I wonder if Google can sue them for downloading the YouTube videos plus automatically generated transcripts in order to train their models.
And if Google could enforce removal of this content from their training set and enforce a "rebuild" of a model which does not contain this data.
Billion-dollar lawsuits.
musicale 6 months ago

It worked for Napster for a while.
davidcbc 6 months ago

They're a rich company, they are immune from consequences
marxisttemp 6 months ago

“There must be in-groups whom the law protects but does not bind, alongside out-groups whom the law binds but does not protect.”
scotty79 6 months ago

It's because the copyright is fake and the only thing supporting it were million dollar business. It naturally crumbles while facing billion dollar business.

Xcelerate 6 months ago

Why do HN commenters want OpenAI to be considered in violation of copyright here? Ok, so imagine you get your wish. Now all the big tech companies enter into billion dollar contracts with each other along with more traditional companies to get access to training data. So we close off the possibility of open development of AI even further.

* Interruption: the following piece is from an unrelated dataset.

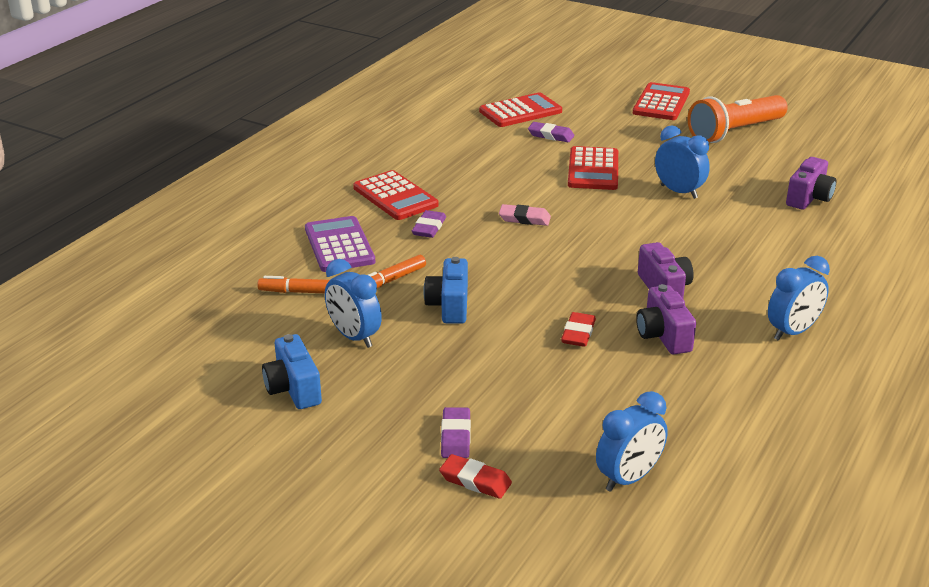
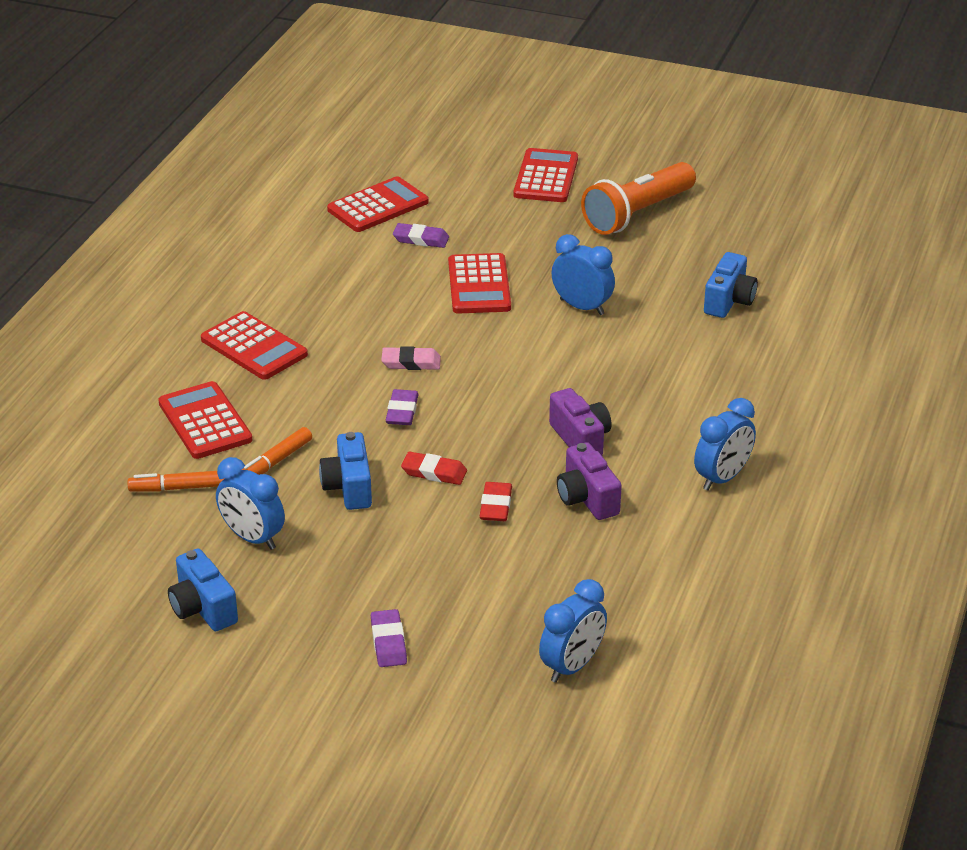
camera: 10 degrees left, 5 degrees up
purple calculator [305,216,375,272] -> red calculator [158,381,252,459]
purple eraser [412,210,446,238] -> purple eraser moved to [386,389,419,425]
red eraser [439,454,512,499] -> red eraser moved to [401,452,467,485]
purple camera [786,157,836,210] -> blue camera [704,252,758,318]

Every tech company with user-generated content over the last 20 years or so is sitting on a treasure trove now.

I’d prefer we go the other direction where something like archive.org archives all publicly accessible content and the government manages this, keeps it up-to-date, and gives cheap access to all of the data to anyone on request. That’s much more “democratizing” than further locking down training data to big companies.